* **Given records**
=== Section Start ===

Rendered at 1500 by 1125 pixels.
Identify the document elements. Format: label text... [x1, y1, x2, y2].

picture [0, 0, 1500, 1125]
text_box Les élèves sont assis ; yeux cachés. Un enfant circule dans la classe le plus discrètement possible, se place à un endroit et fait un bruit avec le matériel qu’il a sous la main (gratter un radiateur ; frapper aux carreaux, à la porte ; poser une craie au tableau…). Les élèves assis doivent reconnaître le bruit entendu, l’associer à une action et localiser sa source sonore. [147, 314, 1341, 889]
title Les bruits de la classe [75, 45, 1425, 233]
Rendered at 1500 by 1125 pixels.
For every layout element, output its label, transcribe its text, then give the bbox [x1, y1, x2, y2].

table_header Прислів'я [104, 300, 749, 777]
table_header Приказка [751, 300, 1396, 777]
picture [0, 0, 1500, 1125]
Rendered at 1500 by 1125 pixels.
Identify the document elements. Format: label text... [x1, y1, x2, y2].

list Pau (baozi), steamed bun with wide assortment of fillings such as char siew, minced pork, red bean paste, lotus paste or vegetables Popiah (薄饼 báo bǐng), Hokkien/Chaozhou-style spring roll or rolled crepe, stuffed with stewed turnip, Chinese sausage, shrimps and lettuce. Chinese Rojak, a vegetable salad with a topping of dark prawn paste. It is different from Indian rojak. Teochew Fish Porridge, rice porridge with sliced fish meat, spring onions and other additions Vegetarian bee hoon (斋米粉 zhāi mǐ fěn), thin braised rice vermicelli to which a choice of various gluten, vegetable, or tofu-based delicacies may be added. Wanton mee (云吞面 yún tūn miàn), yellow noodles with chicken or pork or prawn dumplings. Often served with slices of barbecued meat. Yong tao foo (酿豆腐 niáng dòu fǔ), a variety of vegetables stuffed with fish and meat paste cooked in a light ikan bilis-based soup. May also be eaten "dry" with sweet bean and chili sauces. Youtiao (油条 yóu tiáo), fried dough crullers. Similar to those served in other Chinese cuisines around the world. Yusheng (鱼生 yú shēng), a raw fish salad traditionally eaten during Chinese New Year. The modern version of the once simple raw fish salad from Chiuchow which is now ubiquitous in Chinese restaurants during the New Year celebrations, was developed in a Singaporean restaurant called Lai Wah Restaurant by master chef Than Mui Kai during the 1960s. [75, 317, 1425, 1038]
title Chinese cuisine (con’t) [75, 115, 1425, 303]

=== Section End ===

* **Task item**
Make sure every record is repeated exactly.

* **Exercise output**
Rendered at 1500 by 1125 pixels.
Identify the document elements. Format: label text... [x1, y1, x2, y2].

picture [0, 0, 1500, 1125]
text_box Les élèves sont assis ; yeux cachés. Un enfant circule dans la classe le plus discrètement possible, se place à un endroit et fait un bruit avec le matériel qu’il a sous la main (gratter un radiateur ; frapper aux carreaux, à la porte ; poser une craie au tableau…). Les élèves assis doivent reconnaître le bruit entendu, l’associer à une action et localiser sa source sonore. [147, 314, 1341, 889]
title Les bruits de la classe [75, 45, 1425, 233]
Rendered at 1500 by 1125 pixels.
For every layout element, output its label, transcribe its text, then give the bbox [x1, y1, x2, y2].

table_header Прислів'я [104, 300, 749, 777]
table_header Приказка [751, 300, 1396, 777]
picture [0, 0, 1500, 1125]
Rendered at 1500 by 1125 pixels.
Identify the document elements. Format: label text... [x1, y1, x2, y2].

list Pau (baozi), steamed bun with wide assortment of fillings such as char siew, minced pork, red bean paste, lotus paste or vegetables Popiah (薄饼 báo bǐng), Hokkien/Chaozhou-style spring roll or rolled crepe, stuffed with stewed turnip, Chinese sausage, shrimps and lettuce. Chinese Rojak, a vegetable salad with a topping of dark prawn paste. It is different from Indian rojak. Teochew Fish Porridge, rice porridge with sliced fish meat, spring onions and other additions Vegetarian bee hoon (斋米粉 zhāi mǐ fěn), thin braised rice vermicelli to which a choice of various gluten, vegetable, or tofu-based delicacies may be added. Wanton mee (云吞面 yún tūn miàn), yellow noodles with chicken or pork or prawn dumplings. Often served with slices of barbecued meat. Yong tao foo (酿豆腐 niáng dòu fǔ), a variety of vegetables stuffed with fish and meat paste cooked in a light ikan bilis-based soup. May also be eaten "dry" with sweet bean and chili sauces. Youtiao (油条 yóu tiáo), fried dough crullers. Similar to those served in other Chinese cuisines around the world. Yusheng (鱼生 yú shēng), a raw fish salad traditionally eaten during Chinese New Year. The modern version of the once simple raw fish salad from Chiuchow which is now ubiquitous in Chinese restaurants during the New Year celebrations, was developed in a Singaporean restaurant called Lai Wah Restaurant by master chef Than Mui Kai during the 1960s. [75, 317, 1425, 1038]
title Chinese cuisine (con’t) [75, 115, 1425, 303]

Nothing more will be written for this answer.